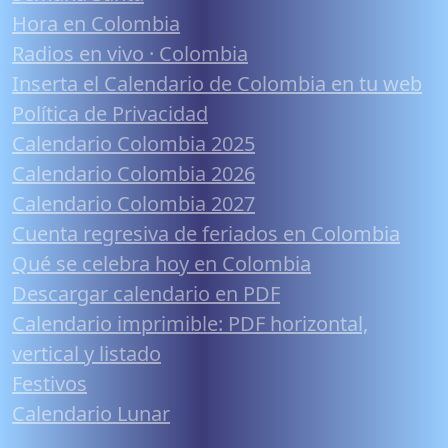
Hora en Colombia
Radios en vivo · Colombia
Inserta el Calendario de Colombia en tu web
Política de Privacidad
Calendario Colombia 2025
Calendario Colombia 2026
Calendario Colombia 2027
Cuenta regresiva de feriados en Colombia
Qué se celebra hoy en Colombia
Descargar calendario en PDF
Calendario imprimible: PDF horizontal,
vertical y listado
Festivos
Calendario Lunar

^^^^

> **WORK TO COMPLETE**: Copy exactly, and only, the lines from the line containing "Calendario Colombia 2026" to the end of the listing, with both ends included.

> **REPLY TO THE EXERCISE**:
Calendario Colombia 2026
Calendario Colombia 2027
Cuenta regresiva de feriados en Colombia
Qué se celebra hoy en Colombia
Descargar calendario en PDF
Calendario imprimible: PDF horizontal,
vertical y listado
Festivos
Calendario Lunar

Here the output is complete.